» The problem
In the records below, find each line containing the word "right" and copy it.

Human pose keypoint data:
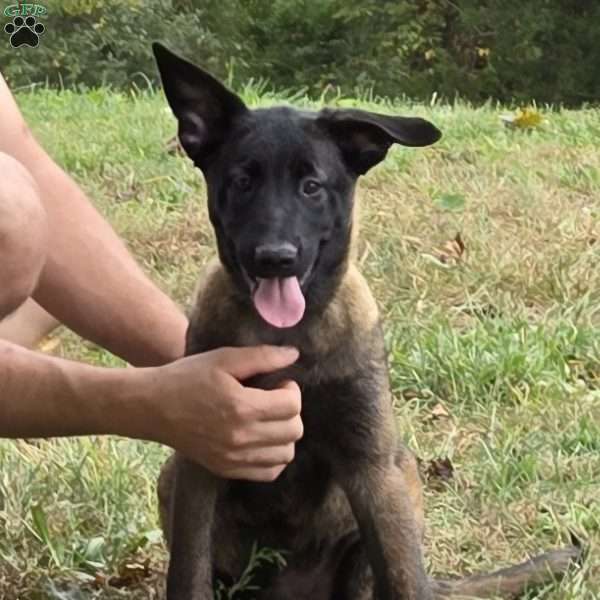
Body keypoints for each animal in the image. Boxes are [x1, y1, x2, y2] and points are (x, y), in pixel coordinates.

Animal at [151, 43, 580, 600]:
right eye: (241, 182)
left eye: (312, 186)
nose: (275, 258)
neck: (288, 339)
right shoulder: (201, 459)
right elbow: (189, 570)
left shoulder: (372, 467)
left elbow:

» Answer space
right eye: (241, 182)
right shoulder: (201, 459)
right elbow: (189, 570)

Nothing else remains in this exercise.